说着,父亲从包里掏出一叠纸:“这是我让人调查的,当年那个偏方,就是你教给我妈的,对不对?”

王丽娟脸色煞白,说不出话来。



“还有这个,”父亲又拿出一个红本本,“这是我和霜儿的结婚证。这些年,我一直留着,因为我心里清楚,我这辈子就她一个。”

妈妈愣住了:“你…你说什么?”

“霜儿,”父亲的声音忽然变得很温柔,“这十年,我没有跟任何人领证。因为我知道,我欠你太多太多…” 王丽娟尖叫起来:“你骗我!你说过要给我一个名分的!”

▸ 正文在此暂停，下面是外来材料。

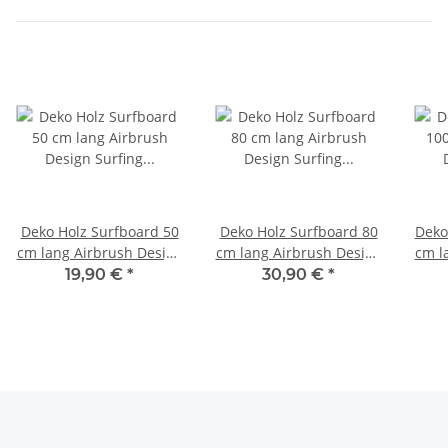
Deko Holz Surfboard 50
Deko Holz Surfboard 80
Deko
cm lang Airbrush Design
cm lang Airbrush Design
cm l
Surfing Surfen
Surfing Surfen
19,90 €
*
30,90 €
*
Wellenreiten Surf /1863
Wellenreiten Surf /1863
Well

“名分?”父亲冷笑一声,“你配吗?当年要不是你们设计陷害,我怎么会被蒙在鼓里这么多年!”

奶奶颤巍巍地站起来:“建国,你这是要跟我这个老娘断绝关系?”

“妈,”父亲深吸一口气,“您老糊涂了。就因为您的偏心,害得我们一家人骨肉分离这么多年。今天这事,我就跟您把话说清楚——”

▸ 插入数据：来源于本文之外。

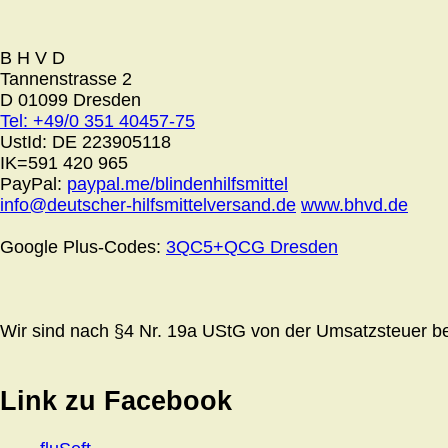
B H V D
Tannenstrasse 2
D 01099 Dresden
Tel: +49/0 351 40457-75
UstId:
DE 223905118
IK=591 420 965
PayPal:
paypal.me/blindenhilfsmittel
info@deutscher-hilfsmittelversand.de
www.bhvd.de
Google Plus-Codes:
3QC5+QCG Dresden
Wir sind nach §4 Nr. 19a UStG von der Umsatzsteuer bef
Link zu Facebook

他转身对王丽娟说:“你马上离开这里,永远别出现在我们面前。”

“不可能!”王丽娟歇斯底里地喊道,“这些年我付出那么多,你不能…”

“付出?”父亲冷笑,“你付出什么了?这些年在厂里收受贿赂的事,要我说出来吗?”

王丽娟脸色瞬间惨白。

四婶赶紧打圆场:“大哥,这事要不…”

“翠兰,”父亲打断她的话,“你也别说了。当年要不是你们姐妹俩合伙骗我,我能对不起霜儿?”

四婶低下头,不敢说话。

父亲走到妈妈面前,慢慢跪了下来:“霜儿,这些年,委屈你了。”

妈妈别过脸去:“你起来,这算什么?”

“不,”父亲的声音哽咽了,“我要跟你赔不是。当年是我太糊涂,受了她们的蒙蔽。这十年里,我每天都在后悔…”

我看着父亲佝偻的背影,忽然发现他的头发已经花白了大半。

妈妈的眼圈红了:“你这又是何苦…”

“不苦,”父亲抹了把眼泪,“我早就想这么做了。霜儿,你还愿意给我一次机会吗?”



夜风吹过,路灯下父亲的影子显得格外孤单。

妈妈沉默了很久,最后轻轻说:“你先起来吧。”

这时,外婆的信从我手中滑落。我弯腰捡起来,发现最后还有一段字:

“小雨,等你看到这封信的时候,我希望你能明白,有些伤害是可以原谅的,但有些真相是必须要说出来的。你妈妈这些年承受了太多,她需要你的理解和支持…”

我看着眼前这一幕,突然明白了外婆的用意。原来,她留下这封信,不仅是要揭开真相,更是要给这个家一个和解的机会。

夜色渐深,单元楼下的梧桐树沙沙作响。这一夜,注定是个不眠之夜。